## [TESTO FORNITO]
=======

Quando il campo elettrico viene applicato, la luce attraversa il
cristallo senza subire alcuna rotazione. Questa variazione di
fatto non è apprezzabile dall'occhio e perciò bisogna
aggiungere altri due strati composti da un filtro polarizzatore
(del tipo impiegato nelle lenti per occhiali da sole e in altri
apparati). La caratteristica di questi filtri è di far passare
unicamente la luce orientata lungo un asse ben definito.

=======

## [MATERIALE DI PARTENZA]
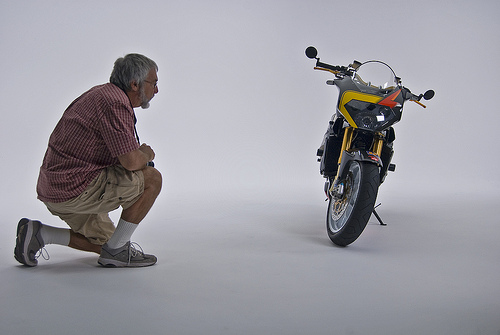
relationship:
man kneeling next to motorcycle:
[13, 50, 170, 270] [304, 40, 434, 244]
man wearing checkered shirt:
[13, 52, 163, 270] [34, 81, 140, 203]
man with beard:
[13, 50, 170, 270] [138, 79, 148, 107]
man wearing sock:
[13, 50, 170, 270] [105, 217, 138, 249]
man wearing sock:
[13, 50, 170, 270] [38, 219, 71, 246]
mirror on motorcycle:
[415, 88, 435, 102] [304, 40, 434, 244]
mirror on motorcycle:
[303, 46, 322, 63] [304, 40, 434, 244]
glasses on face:
[145, 77, 157, 88] [143, 72, 163, 105]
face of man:
[143, 72, 163, 105] [13, 50, 170, 270]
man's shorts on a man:
[40, 165, 145, 246] [13, 50, 170, 270]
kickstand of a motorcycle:
[372, 208, 389, 229] [304, 40, 434, 244]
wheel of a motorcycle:
[321, 149, 383, 250] [304, 40, 434, 244]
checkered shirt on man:
[33, 77, 139, 201] [13, 50, 170, 270]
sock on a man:
[95, 221, 134, 253] [13, 50, 170, 270]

=======

## [CONSEGNE DELL'ESERCIZIO]
**1.** Quali participi passati compaiono nel testo sui filtri polarizzatori? Elencali tutti nell'ordine in cui si trovano.
**2.** Trasforma tutte le righe dei record in un elenco JSON di stringhe, una stringa per riga, tralasciando le righe vuote. Escludi le immagini dalla risposta.

## [LE TUE RISPOSTE]
**1.** applicato, composti, impiegato, orientata, definito

**2.**
[
  "relationship:",
  "man kneeling next to motorcycle:",
  "[13, 50, 170, 270] [304, 40, 434, 244]",
  "man wearing checkered shirt:",
  "[13, 52, 163, 270] [34, 81, 140, 203]",
  "man with beard:",
  "[13, 50, 170, 270] [138, 79, 148, 107]",
  "man wearing sock:",
  "[13, 50, 170, 270] [105, 217, 138, 249]",
  "man wearing sock:",
  "[13, 50, 170, 270] [38, 219, 71, 246]",
  "mirror on motorcycle:",
  "[415, 88, 435, 102] [304, 40, 434, 244]",
  "mirror on motorcycle:",
  "[303, 46, 322, 63] [304, 40, 434, 244]",
  "glasses on face:",
  "[145, 77, 157, 88] [143, 72, 163, 105]",
  "face of man:",
  "[143, 72, 163, 105] [13, 50, 170, 270]",
  "man's shorts on a man:",
  "[40, 165, 145, 246] [13, 50, 170, 270]",
  "kickstand of a motorcycle:",
  "[372, 208, 389, 229] [304, 40, 434, 244]",
  "wheel of a motorcycle:",
  "[321, 149, 383, 250] [304, 40, 434, 244]",
  "checkered shirt on man:",
  "[33, 77, 139, 201] [13, 50, 170, 270]",
  "sock on a man:",
  "[95, 221, 134, 253] [13, 50, 170, 270]"
]